Text block:

*-*-*

Belfast Health and Social Care (BHSC) Trust has been served with a Civil Monetary Penalty (CMP) of £225,000 following a serious breach of the Data Protection Act (DPA), the Information Commissioner’s Office (ICO) said today.
The breach involved the sensitive personal data of thousands of patients and staff, and included medical records, X-rays, scans and lab results, and staff records including unopened payslips.
In April 2007 six local Trusts merged into the BHSC Trust. The merger resulted in the Trust taking on the management of more than 50 largely disused sites, including Belvoir Park Hospital.
In March 2010 the Trust was informed that trespassers had gained access to the Belvoir Park site and taken photos of a number of patient records before posting them online.
The Trust then carried out inspections of seven buildings at the hospital and a large quantity of patient and staff records were discovered, some dating back to the 1950s. However, some parts of the site were not inspected because they were either locked or inaccessible, due to concerns about asbestos contamination
While the Trust took action to improve the security of the site, including repairing damaged doors and windows, on 11 April 2011, the Irish News reported that it was still possible to access the site without authorisation. The Trust then increased the number of security guards on site and carried out a full inspection which revealed further records, many of which were being retained in breach of the Trust’s ‘Records Retention and Disposal’ policy.

*-*-*

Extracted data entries
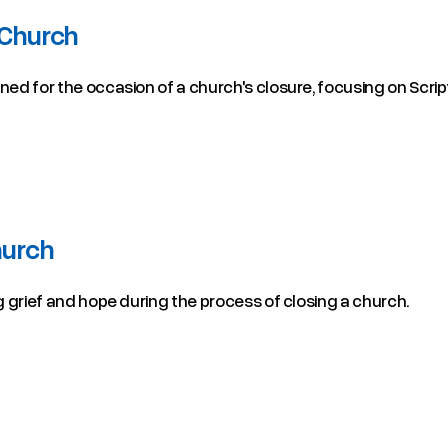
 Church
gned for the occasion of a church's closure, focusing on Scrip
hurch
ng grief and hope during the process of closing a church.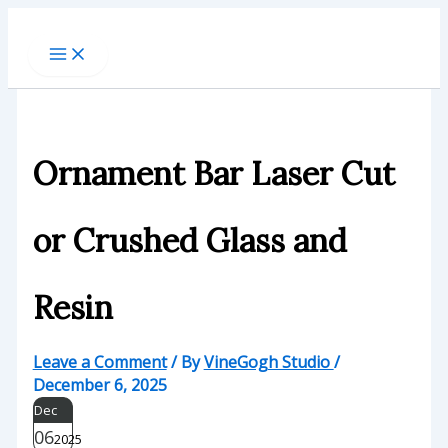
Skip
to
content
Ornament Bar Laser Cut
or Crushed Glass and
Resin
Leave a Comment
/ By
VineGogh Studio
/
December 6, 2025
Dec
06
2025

*-*-*

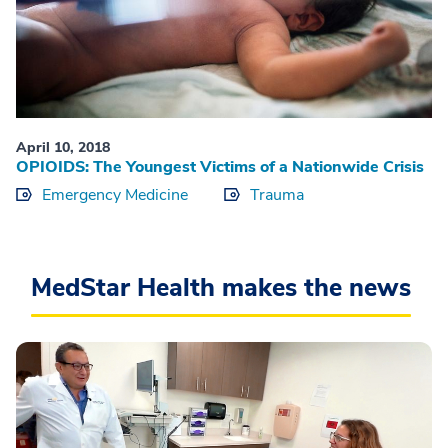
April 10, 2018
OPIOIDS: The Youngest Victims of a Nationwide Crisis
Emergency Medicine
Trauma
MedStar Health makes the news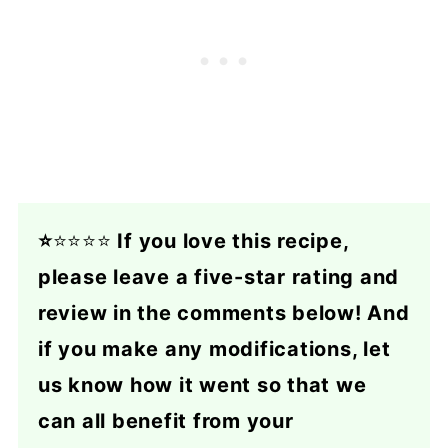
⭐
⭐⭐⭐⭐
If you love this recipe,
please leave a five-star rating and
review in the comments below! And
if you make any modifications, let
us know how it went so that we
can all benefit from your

*-*-*

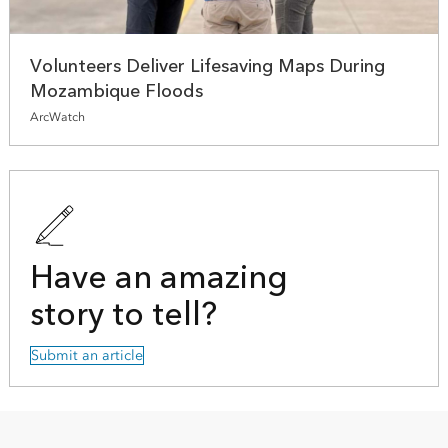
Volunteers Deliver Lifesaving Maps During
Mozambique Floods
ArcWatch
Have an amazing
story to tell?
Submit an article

*-*-*

About this exercise:
From the report on the Belfast data breach, reproduce word for word the passage that starts with "In April 2007" and ends after "Belvoir Park Hospital.".

Response for this exercise:
In April 2007 six local Trusts merged into the BHSC Trust. The merger resulted in the Trust taking on the management of more than 50 largely disused sites, including Belvoir Park Hospital.